The theatre above the Hen and Chickens in Islington is about the same size as a study. The intimacy it fosters is perfect for a one-sided conversation with a long dead French philosopher. The First Modern Man, alluding to Montaigne’s pluralist, non-essentialist world view – a long hot soak of a philosophy in this age of suffocating hardmen and fashionable ignorance, invites us into the great man’s Bordeaux library and his thoughts on subjects ranging from colonialism to the interior life of cats.
This is a one-act play with the appeal of a good chin wag, albeit one where our interventions are scripted. Michael Barry’s celebration of a great interrogative intellect can only work if the central performance manages to convey the imagined charm of a florid and thoughtful writer, with enough biographical detail and introspection to round out the thinker. It succeeds.
Jonathan Hansler’s likeable performance, best in moments of understatement, perhaps because the limited space renders projection as overstatement, succeeds in conjuring a thoughtful soul, beleaguered by gall stones and memories of what we now call a near death experience – a fall from a horse. His situation prompts reflections on mortality, nobility (he’s a Lord after all), faith and nationalism that feel relevant for being heartfelt and acutely observed.
In touching on religious persecution and the very real 16th century fear of literal damnation, the play manages to give a flavour of the period and its anxieties, deftly bound up with the personality of our host. The conceit of the invisible interlocutor visiting from Renaissance England, allows for some neat meta-commentary on the propensity of great powers to copy each other’s mistakes, not least in their treatment of different peoples and their adherence to the pernicious myth of essentialism.

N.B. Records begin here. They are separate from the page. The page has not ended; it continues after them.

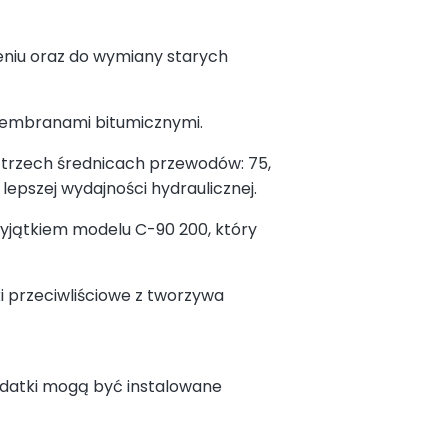
niu oraz do wymiany starych
 membranami bitumicznymi.
w trzech średnicach przewodów: 75,
lepszej wydajności hydraulicznej.
jątkiem modelu C-90 200, który
 przeciwliściowe z tworzywa
odatki mogą być instalowane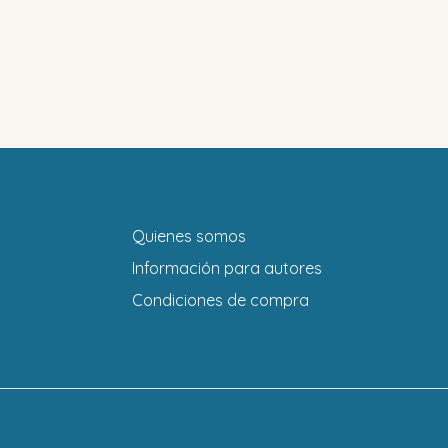
Quienes somos
Información para autores
Condiciones de compra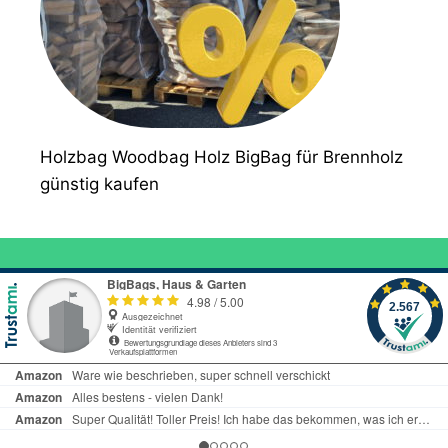
Holzbag Woodbag Holz BigBag für Brennholz
günstig kaufen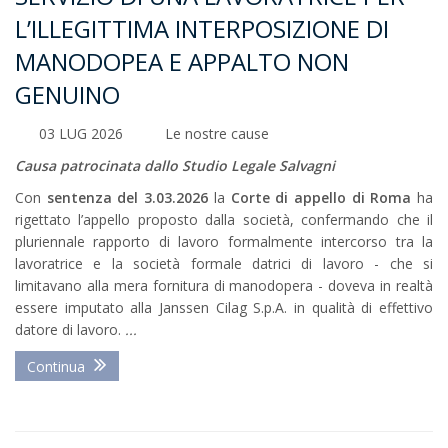
L’ILLEGITTIMA INTERPOSIZIONE DI
MANODOPEA E APPALTO NON
GENUINO
03 LUG 2026
Le nostre cause
Causa patrocinata dallo Studio Legale Salvagni
Con
sentenza del 3.03.2026
la
Corte di appello di Roma
ha
rigettato l’appello proposto dalla società, confermando che il
pluriennale rapporto di lavoro formalmente intercorso tra la
lavoratrice e la società formale datrici di lavoro - che si
limitavano alla mera fornitura di manodopera - doveva in realtà
essere imputato alla Janssen Cilag S.p.A. in qualità di effettivo
datore di lavoro.
...
Continua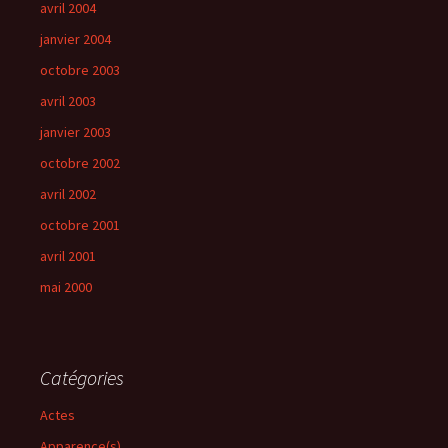
avril 2004
janvier 2004
octobre 2003
avril 2003
janvier 2003
octobre 2002
avril 2002
octobre 2001
avril 2001
mai 2000
Catégories
Actes
Apparence(s)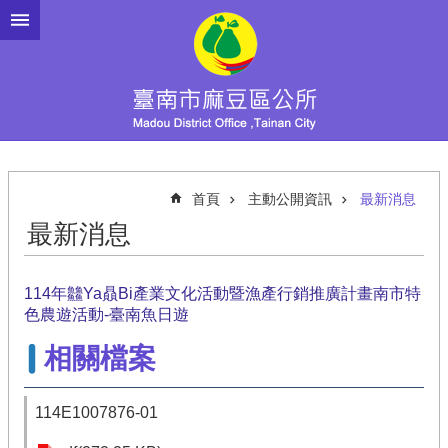
跳到主要內容區塊
首頁
主動公開資訊
最新消息
最新消息
114年䲜Ya贔Bi產業文化活動暨漁產行銷推廣計畫南市特
色農遊活動-臺南魚日遊
相關檔案
114E1007876-01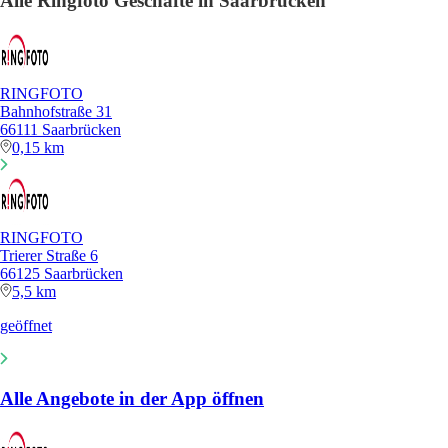
Alle Ringfoto Geschäfte in Saarbrücken
RINGFOTO
Bahnhofstraße 31
66111 Saarbrücken
0,15 km
RINGFOTO
Trierer Straße 6
66125 Saarbrücken
5,5 km
geöffnet
Alle Angebote in der App öffnen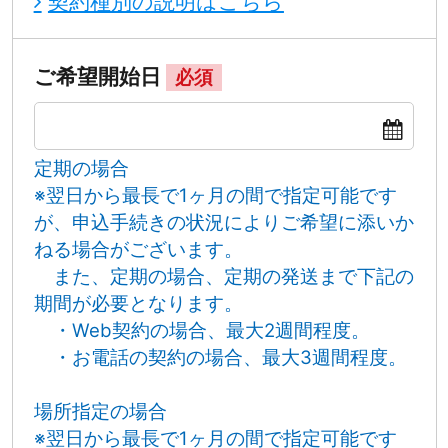
契約種別の説明はこちら
ご希望開始日
必須
定期の場合
※翌日から最長で1ヶ月の間で指定可能です
が、申込手続きの状況によりご希望に添いか
ねる場合がございます。
また、定期の場合、定期の発送まで下記の
期間が必要となります。
・Web契約の場合、最大2週間程度。
・お電話の契約の場合、最大3週間程度。
場所指定の場合
※翌日から最長で1ヶ月の間で指定可能です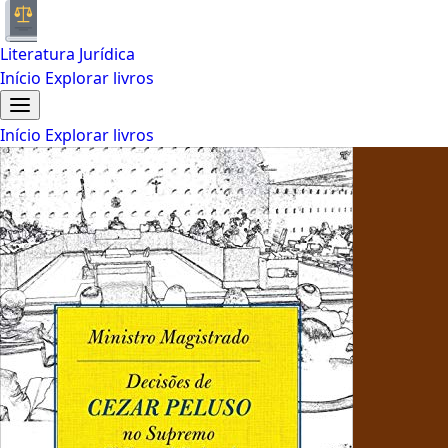
Literatura Jurídica
Início
Explorar livros
Início
Explorar livros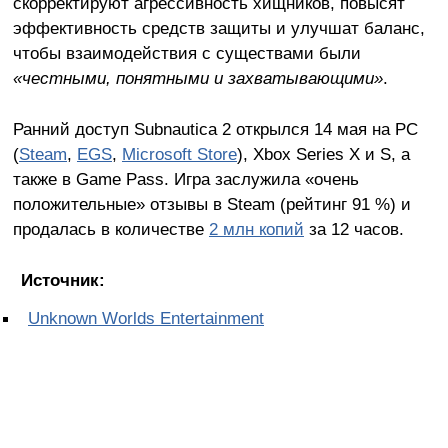
скорректируют агрессивность хищников, повысят
эффективность средств защиты и улучшат баланс,
чтобы взаимодействия с существами были
«честными, понятными и захватывающими»
.
Ранний доступ Subnautica 2 открылся 14 мая на PC
(
Steam
,
EGS
,
Microsoft Store
), Xbox Series X и S, а
также в Game Pass. Игра заслужила «очень
положительные» отзывы в Steam (рейтинг 91 %) и
продалась в количестве
2 млн копий
за 12 часов.
Источник:
Unknown Worlds Entertainment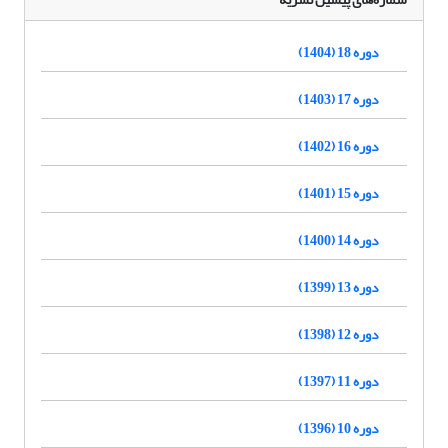
دوره 18 (1404)
دوره 17 (1403)
دوره 16 (1402)
دوره 15 (1401)
دوره 14 (1400)
دوره 13 (1399)
دوره 12 (1398)
دوره 11 (1397)
دوره 10 (1396)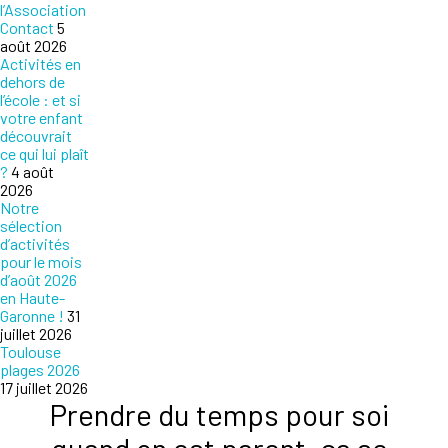
l’Association
Contact
5
août 2026
Activités en
dehors de
l’école : et si
votre enfant
découvrait
ce qui lui plaît
?
4 août
2026
Notre
sélection
d’activités
pour le mois
d’août 2026
en Haute-
Garonne !
31
juillet 2026
Toulouse
plages 2026
17 juillet 2026
Prendre du temps pour soi
quand on est parent, ça se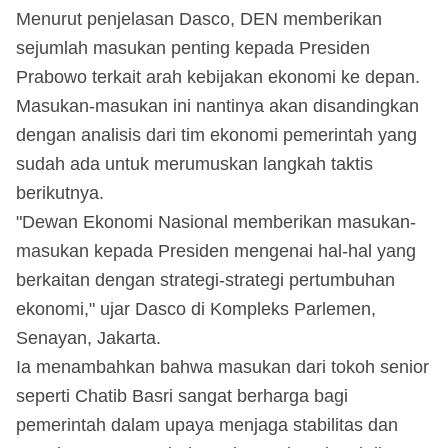
Menurut penjelasan Dasco, DEN memberikan
sejumlah masukan penting kepada Presiden
Prabowo terkait arah kebijakan ekonomi ke depan.
Masukan-masukan ini nantinya akan disandingkan
dengan analisis dari tim ekonomi pemerintah yang
sudah ada untuk merumuskan langkah taktis
berikutnya.
"Dewan Ekonomi Nasional memberikan masukan-
masukan kepada Presiden mengenai hal-hal yang
berkaitan dengan strategi-strategi pertumbuhan
ekonomi," ujar Dasco di Kompleks Parlemen,
Senayan, Jakarta.
Ia menambahkan bahwa masukan dari tokoh senior
seperti Chatib Basri sangat berharga bagi
pemerintah dalam upaya menjaga stabilitas dan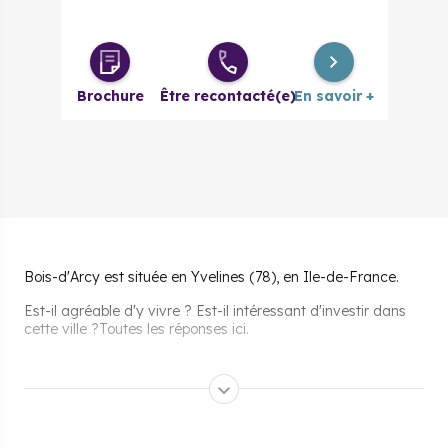
Brochure
Être recontacté(e)
En savoir +
Bois-d'Arcy est située en Yvelines (78), en Ile-de-France.
Est-il agréable d'y vivre ? Est-il intéressant d'investir dans
cette ville ?Toutes les réponses ici.
Pourquoi s’installer et vivre
à Bois-d'Arcy ?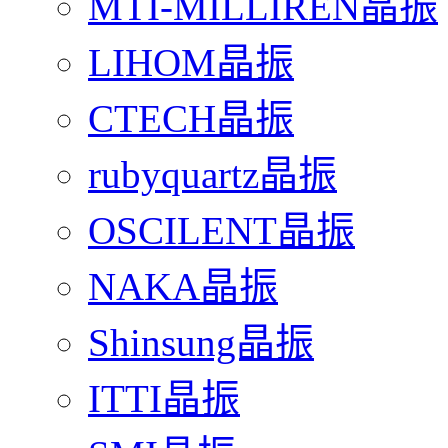
MTI-MILLIREN晶振
LIHOM晶振
CTECH晶振
rubyquartz晶振
OSCILENT晶振
NAKA晶振
Shinsung晶振
ITTI晶振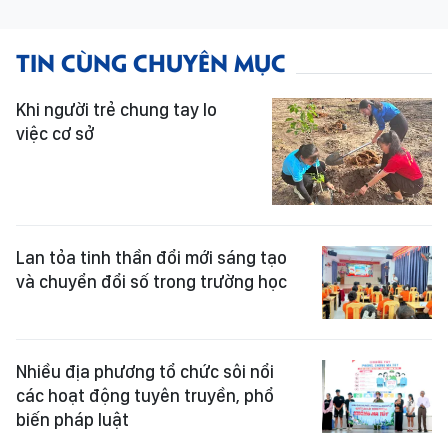
TIN CÙNG CHUYÊN MỤC
Khi người trẻ chung tay lo
việc cơ sở
Lan tỏa tinh thần đổi mới sáng tạo
và chuyển đổi số trong trường học
Nhiều địa phương tổ chức sôi nổi
các hoạt động tuyên truyền, phổ
biến pháp luật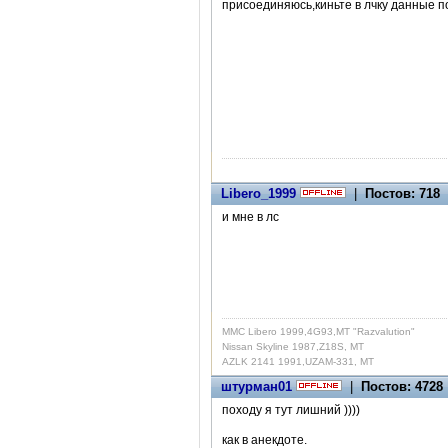
присоединяюсь,киньте в лчку данные п
Libero_1999
|
Постов: 718
и мне в лс
MMC Libero 1999,4G93,MT "Razvalution"
Nissan Skyline 1987,Z18S, MT
AZLK 2141 1991,UZAM-331, MT
штурман01
|
Постов: 4728
походу я тут лишний ))))
как в анекдоте.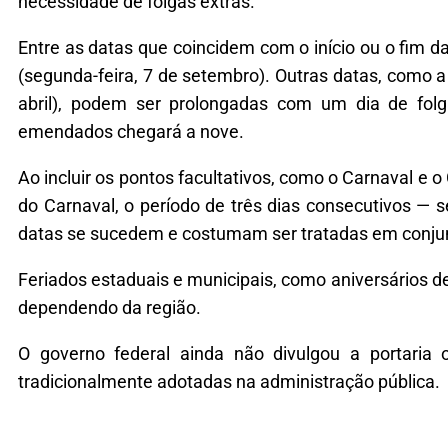
necessidade de folgas extras.
Entre as datas que coincidem com o início ou o fim d
(segunda-feira, 7 de setembro). Outras datas, como a C
abril), podem ser prolongadas com um dia de folg
emendados chegará a nove.
Ao incluir os pontos facultativos, como o Carnaval e 
do Carnaval, o período de três dias consecutivos — s
datas se sucedem e costumam ser tratadas em conjun
Feriados estaduais e municipais, como aniversários d
dependendo da região.
O governo federal ainda não divulgou a portaria
tradicionalmente adotadas na administração pública.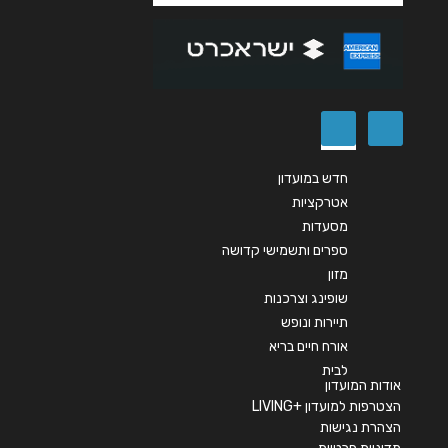
שליחה
חדש במועדון
אטרקציות
מסעדות
ספרים ותשמישי קדושה
מזון
שופינג וצרכנות
תיירות ונופש
אורח חיים בריא
לבית
אודות המועדון
הצטרפות למועדון +LIVING
הצהרת נגישות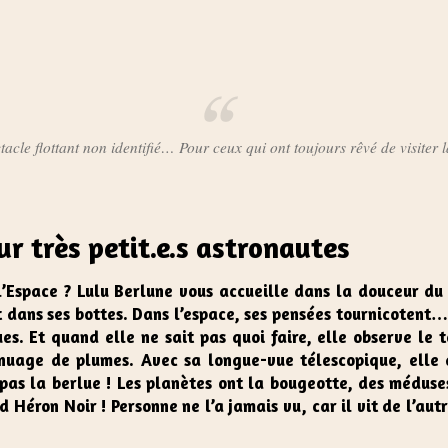
acle flottant non identifié… Pour ceux qui ont toujours rêvé de visiter 
r très petit.e.s astronautes
l’Espace ? Lulu Berlune vous accueille dans la douceur du 
 dans ses bottes. Dans l’espace, ses pensées tournicotent…
s. Et quand elle ne sait pas quoi faire, elle observe le t
nuage de plumes. Avec sa longue-vue télescopique, elle d
pas la berlue ! Les planètes ont la bougeotte, des méduse
Héron Noir ! Personne ne l’a jamais vu, car il vit de l’autr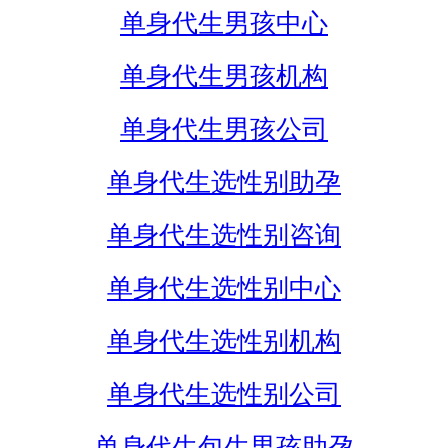
单身代生男孩中心
单身代生男孩机构
单身代生男孩公司
单身代生选性别助孕
单身代生选性别咨询
单身代生选性别中心
单身代生选性别机构
单身代生选性别公司
单身代生包生男孩助孕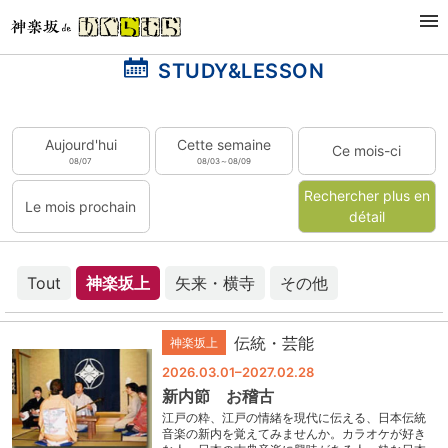
STUDY&LESSON
Aujourd'hui
Cette semaine
Ce mois-ci
08/07
08/03～08/09
Rechercher plus en
Le mois prochain
détail
Tout
神楽坂上
矢来・横寺
その他
伝統・芸能
神楽坂上
2026.03.01–2027.02.28
新内節 お稽古
江戸の粋、江戸の情緒を現代に伝える、日本伝統
音楽の新内を覚えてみませんか。カラオケが好き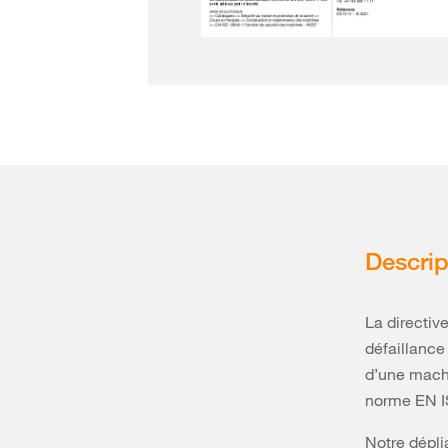
Descrip
La directiv
défaillance
d’une machi
norme EN I
Notre dépli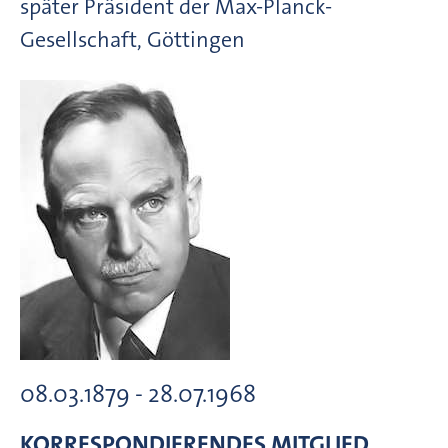
später Präsident der Max-Planck-
Gesellschaft, Göttingen
08.03.1879 - 28.07.1968
KORRESPONDIERENDES MITGLIED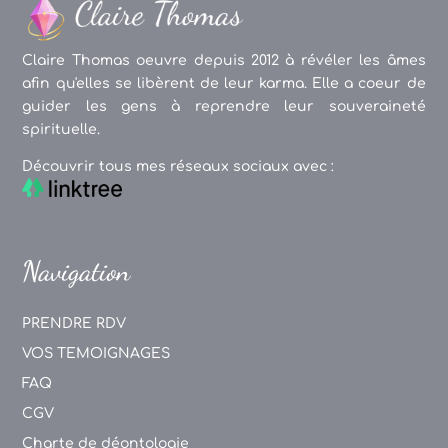
Claire Thomas oeuvre depuis 2012 à révéler les âmes
afin qu'elles se libèrent de leur karma. Elle a coeur de
guider les gens à reprendre leur souveraineté
spirituelle.
Découvrir tous mes réseaux sociaux avec :
Navigation
PRENDRE RDV
VOS TEMOIGNAGES
FAQ
CGV
Charte de déontologie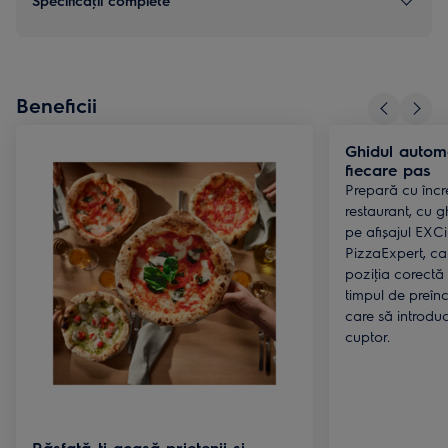
Specificaţii complete
Beneficii
Ghidul automa
fiecare pas
Prepară cu încr
restaurant, cu g
pe afișajul EXCi
PizzaExpert, care
poziţia corectă a
timpul de preînc
care să introduc
cuptor.
Răsfaţă-ţi acasă prietenii și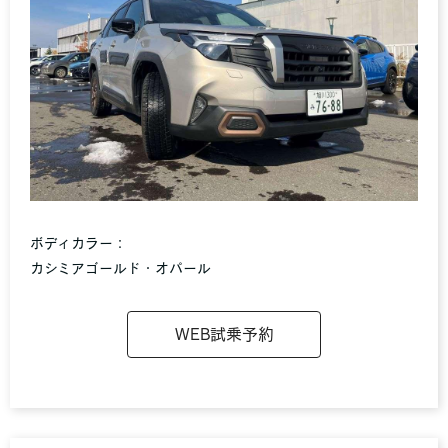
ボディカラー：
カシミアゴールド・オパール
WEB試乗予約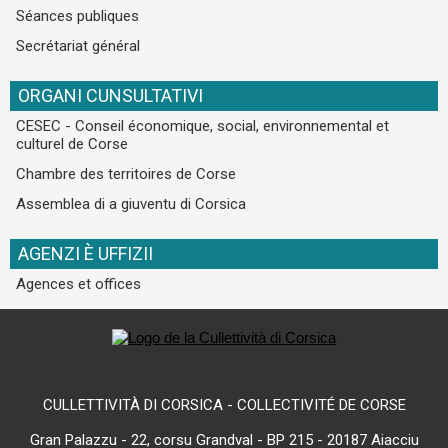
Séances publiques
Secrétariat général
ORGANI CUNSULTATIVI
CESEC - Conseil économique, social, environnemental et
culturel de Corse
Chambre des territoires de Corse
Assemblea di a giuventu di Corsica
AGENZI È UFFIZII
Agences et offices
CULLETTIVITÀ DI CORSICA - COLLECTIVITÉ DE CORSE
Gran Palazzu - 22, corsu Grandval - BP 215 - 20187 Aiacciu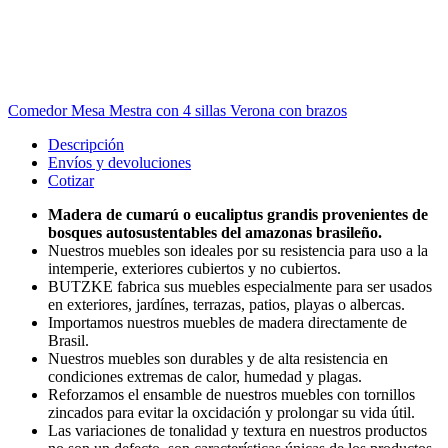
Comedor Mesa Mestra con 4 sillas Verona con brazos
Descripción
Envíos y devoluciones
Cotizar
Madera de cumarú o eucaliptus grandis provenientes de
bosques autosustentables del amazonas brasileño.
Nuestros muebles son ideales por su resistencia para uso a la
intemperie, exteriores cubiertos y no cubiertos.
BUTZKE fabrica sus muebles especialmente para ser usados
en exteriores, jardínes, terrazas, patios, playas o albercas.
Importamos nuestros muebles de madera directamente de
Brasil.
Nuestros muebles son durables y de alta resistencia en
condiciones extremas de calor, humedad y plagas.
Reforzamos el ensamble de nuestros muebles con tornillos
zincados para evitar la oxcidación y prolongar su vida útil.
Las variaciones de tonalidad y textura en nuestros productos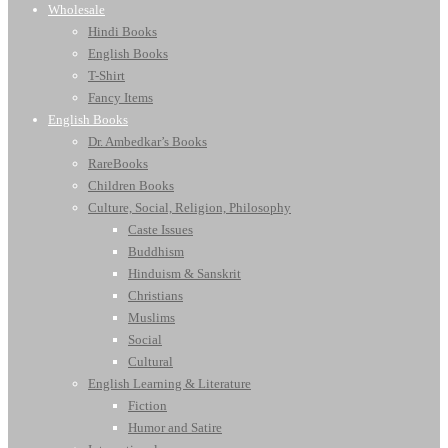
Wholesale
Hindi Books
English Books
T-Shirt
Fancy Items
English Books
Dr. Ambedkar’s Books
RareBooks
Children Books
Culture, Social, Religion, Philosophy
Caste Issues
Buddhism
Hinduism & Sanskrit
Christians
Muslims
Social
Cultural
English Learning & Literature
Fiction
Humor and Satire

That undercurrent suggests that Barry sees Montaigne not just as a modern man but a man whose philosophy helps us to understand modern times. As the country enjoys its own existential crisis and recalibration over Brexit, there’s plenty of fringe theatre looking for fresh inroads into the questions that bedevil politician and voter alike. This refreshing spin allows us to spend an hour in the company of a man who pondered questions of imperialism and intolerance centuries ago and found justifications for both wanting. Not a play that’s going to shake your average London theatregoer then, but one that might just introduce them to a new ally they can quote in the heat of family arguments.